Models Trained on the BIOMEDICA Dataset Lead to State-of-the-Art Zero-Shot Performance To address catastrophic forgetting Compared to prior work, models trained on the BIOMEDICA dataset yield better average performance in classification and retrieval tasks. BMCA-CLIP-CF outperforms PMC-CLIP in all tasks, achieving a +24.67% improvement in general biomedical imaging classification tasks, with a minimum gap of +5.13% in ultrasound (radiology) and a maximum gap of +53.22% in dermatology. Similarly, a +39.46% improvement is observed in microscopy composition tasks. Additionally, a recall@100 gap of +36.91% and +34.6% is observed in image-to-text and text-to-image retrieval, respectively. Similarly, BMCA-CLIP-CF outperforms BioMedCLIP in 8/10 general biomedical imaging classification subsets. yielding an average improvement of 6.56%. For individual tasks, BMCA-CLIP-CF achieves the highest differential performance w.r.t BioMedCLIP in dermatology (+29.8%), ophthalmology (+17.5%), breast ultrasound (+8.01%) and non-neo histopathology (+6.98%) and marginal better performance in microscopy composition identification and all retrial evaluations. It is noteworthy to highlight that BMCA-CLIP-CF achieves these results while using 10Ă— less compute and 2.5Ă— less data.

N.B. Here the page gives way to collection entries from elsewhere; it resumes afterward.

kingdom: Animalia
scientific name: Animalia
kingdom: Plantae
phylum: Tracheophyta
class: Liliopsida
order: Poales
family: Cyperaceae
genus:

Robust Fine-tuning complements model performance in a subset of tasks Another advantage of our setup (continual pretraining) is its capability to improve individual task performance without further training. For example, in microscopy composition identification tasks, WiSE-FT improves BMCA-CLIP-CF by 8.16%, further increasing the performance gap with respect to BioMedCLIP. Similarly, WiSE-FT enhances BMCA-CLIP-CF's performance in 5/10 general biomedical imaging classification tasks (see Figure 4. Notably, BMCA-CLIP-CF increases the performance gap w.r.t BioMedCLIP in X-ray radiology (+15.46%), breast ultrasound (+11.22%), and surgery (+8.78%), complementing weakness in the original BMCA-CLIP-CF model. However, this gain in performance comes at the cost of lower performance in other subtasks, such as -7.56% in dermatology and marginally worse retrieval performance.
Conclusion
In this work, we present BIOMEDICA, a framework for converting PMC-OA into the largest deep-learning-ready dataset, comprising 24 million image-caption pairs with 27 metadata fields derived from scientific literature. We demonstrate the utility of the BIOMEDICA dataset by continually pretraining CLIP-style models, fully leveraging its expert-guided annotations, metadata, and streaming capabilities. Our results showcase the effectiveness of this resource, even in low-memory and GPU-constrained scenarios.
Our models achieve state-of-the-art zero-shot classification performance using prior open-source tools and models, while utilizing 10x less compute and 2.5x less data—underscoring the importance of large-scale annotated open datasets. The BIOMEDICA framework, dataset, models, and large-scale evaluation serve as a foundation for advancing vision-language research and applications in scientific and biomedical domains. We release all our contributions under a permissive license to facilitate broader use and further development.